*EXCERTO SELECIONADO*.
:::::
O ataque ocorreu na discoteca Reina, no distrito de Ortakoy, em Istambul. O homem que entrou no espaço estava armado com uma arma de cano longo e matou um polícia e uma pessoa fora da discoteca, antes de entrar. Deveriam estar dentro do estabelecimento cerca de 600 pessoas.
De acordo com o Guardian, o ministro do Interior turco, Süleyman Soylu, revelou que 15 das vítimas mortais têm nacionalidade estrangeira. O governante adiantou também que o atirador ainda se encontra em fuga – contrariando informações anteriores de que teria sido abatido.
Dezenas de feridos foram de imediato transportados para hospitais, ao mesmo tempo que ambulâncias e carros da polícia foram para o loca. Testemunhas no local afirmam ter ouvido palavras de ordem em árabe.
O ataque ainda não foi reivindicado, mas a Turquia tem sido um alvo frequente de reivindicados pelo Daesh, que já atingiram Istambul e Ancaram, e da rebelião do Partido dos Trabalhadores do Curdistão (PKK). Em 2016, morreram pelo menos 180 pessoas em ataques na Turquia levados a cabo pelo Estado Islâmico e por rebeldes curdos
O Presidente turco, Tayyip Erdogan, reagiu ao ataque numa declaração por escrito: “Como uma nação, vamos lutar até o fim contra não apenas os ataques armados de grupos terroristas, às forças por detrás deles, e também contra os seus ataques económicos, políticos e sociais”.
:::::
*REGISTOS FORNECIDOS*.
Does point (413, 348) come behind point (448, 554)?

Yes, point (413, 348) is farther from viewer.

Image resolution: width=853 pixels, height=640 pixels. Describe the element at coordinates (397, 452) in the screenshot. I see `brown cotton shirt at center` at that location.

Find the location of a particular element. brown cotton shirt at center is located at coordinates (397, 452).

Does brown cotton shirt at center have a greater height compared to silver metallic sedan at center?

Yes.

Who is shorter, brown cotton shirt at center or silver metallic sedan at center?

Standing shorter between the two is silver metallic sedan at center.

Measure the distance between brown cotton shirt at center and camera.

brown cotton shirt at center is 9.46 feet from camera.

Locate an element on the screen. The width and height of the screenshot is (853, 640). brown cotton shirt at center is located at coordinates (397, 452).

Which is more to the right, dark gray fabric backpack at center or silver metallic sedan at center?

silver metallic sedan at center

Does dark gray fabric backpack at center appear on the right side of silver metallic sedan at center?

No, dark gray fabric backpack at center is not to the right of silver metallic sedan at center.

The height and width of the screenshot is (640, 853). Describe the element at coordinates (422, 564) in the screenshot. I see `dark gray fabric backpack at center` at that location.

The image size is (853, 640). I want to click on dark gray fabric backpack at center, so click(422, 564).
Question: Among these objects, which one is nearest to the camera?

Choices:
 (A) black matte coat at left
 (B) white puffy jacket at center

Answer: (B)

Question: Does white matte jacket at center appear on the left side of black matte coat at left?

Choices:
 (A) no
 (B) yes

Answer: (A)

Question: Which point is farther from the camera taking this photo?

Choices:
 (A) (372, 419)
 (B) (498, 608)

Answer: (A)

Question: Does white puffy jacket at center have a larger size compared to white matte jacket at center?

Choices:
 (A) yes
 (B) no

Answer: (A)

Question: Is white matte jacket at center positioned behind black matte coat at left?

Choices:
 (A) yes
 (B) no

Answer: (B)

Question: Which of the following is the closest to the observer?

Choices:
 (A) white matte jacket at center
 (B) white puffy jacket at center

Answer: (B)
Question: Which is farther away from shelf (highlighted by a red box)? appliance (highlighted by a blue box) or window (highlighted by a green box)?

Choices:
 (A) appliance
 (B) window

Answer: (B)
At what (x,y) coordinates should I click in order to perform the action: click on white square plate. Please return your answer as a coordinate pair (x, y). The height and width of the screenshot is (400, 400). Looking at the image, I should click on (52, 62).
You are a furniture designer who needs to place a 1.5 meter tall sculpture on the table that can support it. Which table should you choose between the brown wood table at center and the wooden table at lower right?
:::::
*LISTA DE ATIVIDADES*.
1) Indique se cada uma das afirmações seguintes está de acordo com o excerto sobre o ataque em Istambul, citando as palavras do excerto que o comprovam: (a) o atirador foi abatido; (b) quinze das vítimas mortais têm nacionalidade estrangeira; (c) a discoteca situa-se no distrito de Ortakoy.
2) Altere o trecho do excerto sobre o ataque em Istambul que começa em "O ataque ocorreu" e termina em "ordem em árabe.", substituindo "discoteca" por "boate".
3) Enumere todos os números escritos em algarismos no excerto sobre o ataque em Istambul.
Os registos foram obtidos de uma fonte distinta da do excerto.

*RESPOSTAS ÀS TAREFAS*.
1)
(a) Não: "o atirador ainda se encontra em fuga".
(b) Sim: "15 das vítimas mortais têm nacionalidade estrangeira".
(c) Sim: "O ataque ocorreu na discoteca Reina, no distrito de Ortakoy, em Istambul."

2)
O ataque ocorreu na boate Reina, no distrito de Ortakoy, em Istambul. O homem que entrou no espaço estava armado com uma arma de cano longo e matou um polícia e uma pessoa fora da boate, antes de entrar. Deveriam estar dentro do estabelecimento cerca de 600 pessoas.
De acordo com o Guardian, o ministro do Interior turco, Süleyman Soylu, revelou que 15 das vítimas mortais têm nacionalidade estrangeira. O governante adiantou também que o atirador ainda se encontra em fuga – contrariando informações anteriores de que teria sido abatido.
Dezenas de feridos foram de imediato transportados para hospitais, ao mesmo tempo que ambulâncias e carros da polícia foram para o loca. Testemunhas no local afirmam ter ouvido palavras de ordem em árabe.

3) 600; 15; 2016; 180